For a description of the data set, processing steps and other hopefully helpful information, see here: https://egusphere.copernicus.org/preprints/2025/egusphere-2025-893/
To access the data, see here (and check the README on the data repository for download help, particularly about the sizes of various data set components and how to include/exclude these from downloads): https://dx.doi.org/10.20383/103.01216
If you are looking to use the CAMELS-SPAT data and want to know about potential pitfalls, please see the list of currently known issues here: #42
If you are here to report a potential issue please create a new, separate post here: https://github.com/CH-Earth/camels_spat/issues
If you are here to ask a question about data set usage, please go to the Q&A section: https://github.com/CH-Earth/camels_spat/discussions/categories/q-a
This repository contains the following sub-folders:
- 0_config - contains a configuration file with all high-level decisions. Prevents needing to hard-code paths in the remainder of the code and this in turns leads to more efficient reproducibility.

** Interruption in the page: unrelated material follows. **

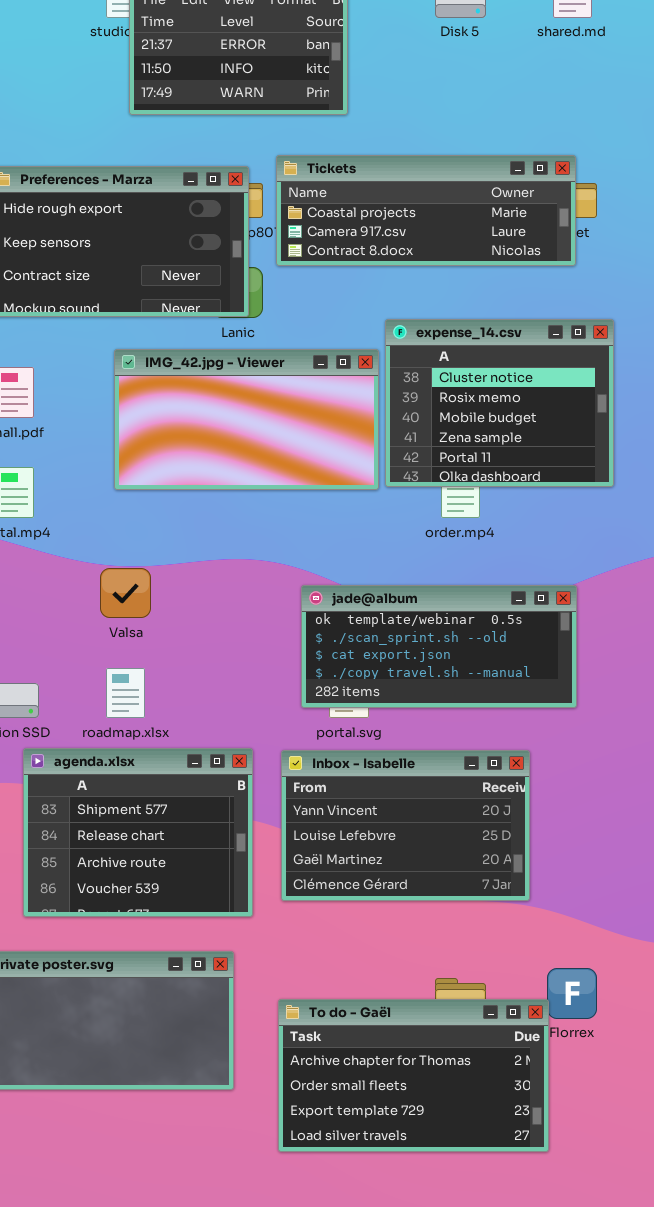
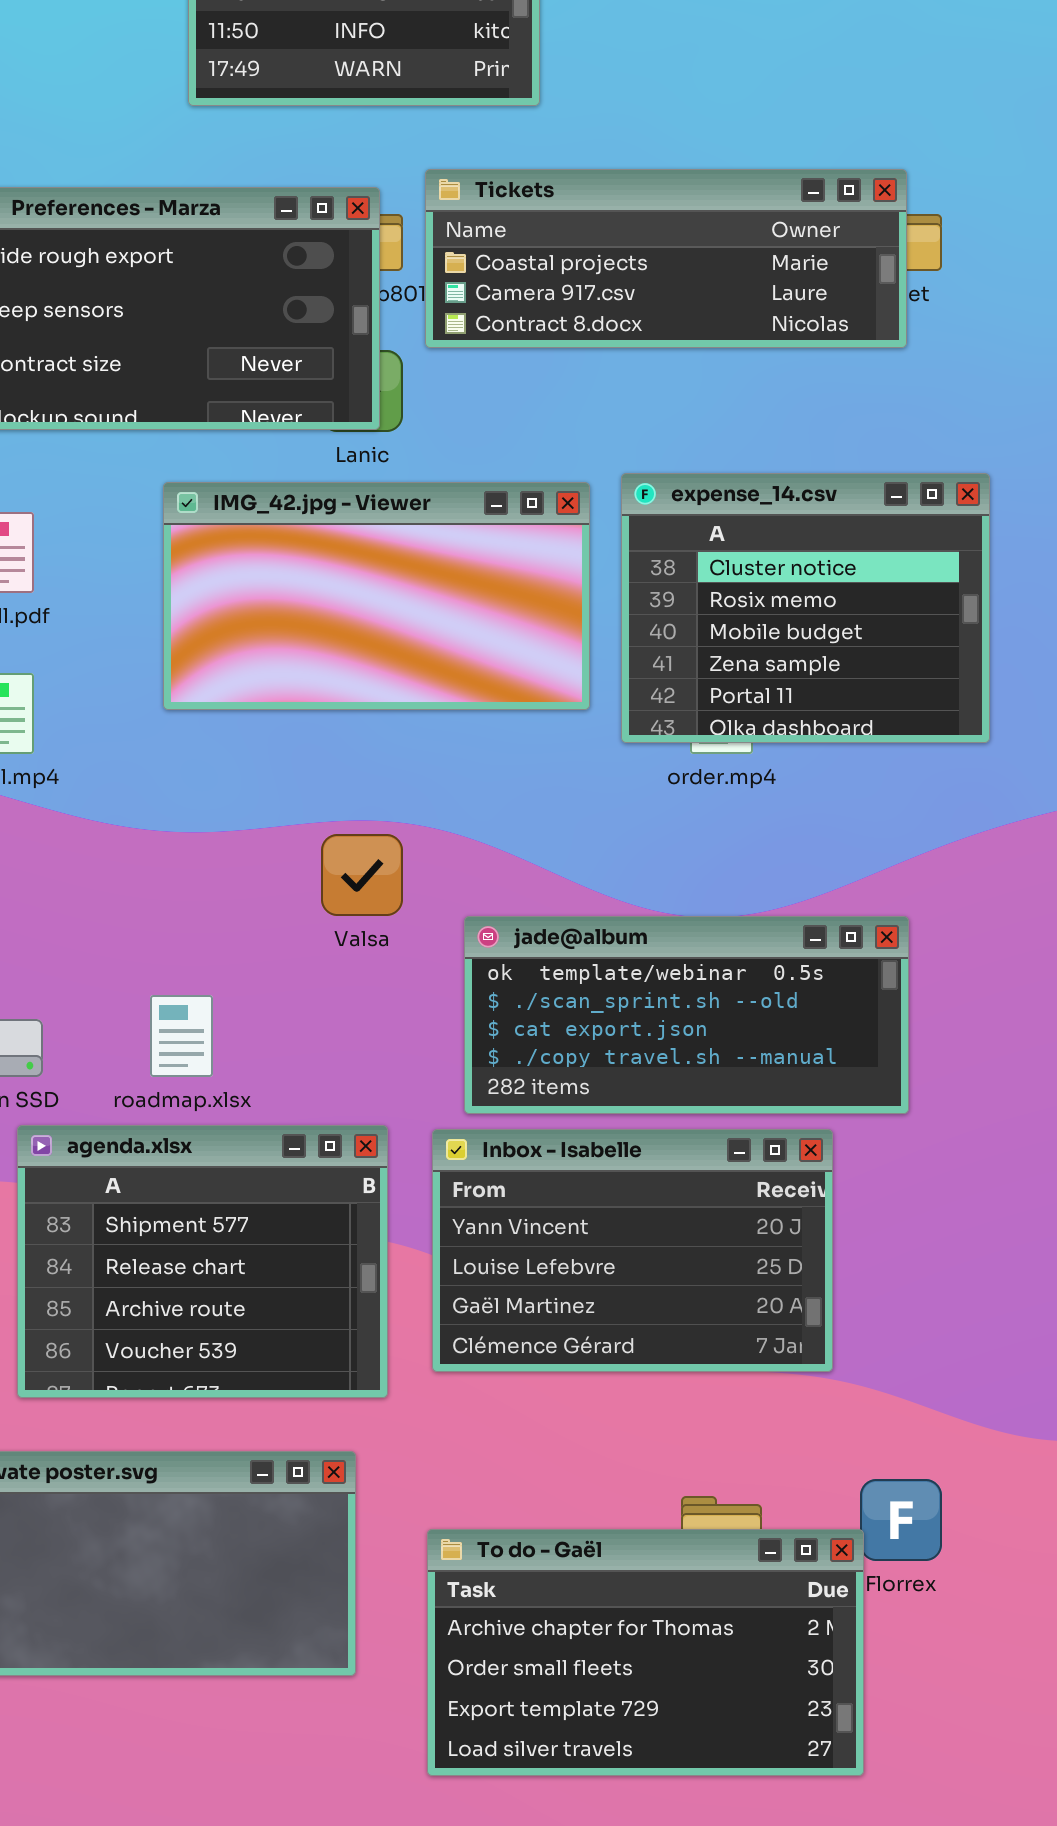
expense_14.csv: [385,319,614,487] -> [621,473,990,743], moved
Valsa: [100,568,151,618] -> [321,834,403,916], moved
jade@album: [301,585,577,708] -> [464,916,909,1114], moved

- 1_Python_setup - contains: compiled
fiona
andgdal
libraries for Windows 64-bit, Python package requirements and code to configure a Python virtual environment. - 2_reference_shapefiles - contains code to obtain and process reference shapefiles for the CAMELS-spat basins, obtained from the CAMELS-US data set and Water Survey of Canada data sets.
- 3_merit_hydro - contains code to obtain MERIT Hydro flow accumulation and flow direction grids, and MERIT Hydro-derived shapefiles.
- 4_data_structure_prep - contains code to generate a meta data file and prepare the necessary folder structures (makes folders and copies reference shapes if available).
- 5_basin_delineation - contains code to subset downloaded MERIT Hydro-derived shapefiles to the basins of interest, and ensure that the shapefile extent aligns with the USGS and RHBN gauge locations.
- 6_flow_data - contains code to obtain and process flow data from United States Geological Survey (USGS) and Water Survey of Canada (WSC) at daily and sub-daily time resolutions.
- 7_forcing_data - contains code to obtain and process four forcing data sets: ERA5, EM-Earth, RDRS, and Daymet.
- 8_geospatial_data - contains code to obtain and process 12 geospatial data sets, covering: climate (WorldClim), topography (MERIT Hydro), land cover (GLCLU2019 land cover and forest height, MODIS land cover and LAI, LGRIP30) surface water (HydroLAKES), soil (Pelletier, SOILGRIDS), geology (GLHYMPS).
- 9_attributes - contains code to calculate basin attributes from the streamflow, forcing and geospatial data, at lumped and sub-basin resolutions.
- 10_analysis - contains code for paper plots and various checks.
- 11_updates - contains code for data set updates after initial publication.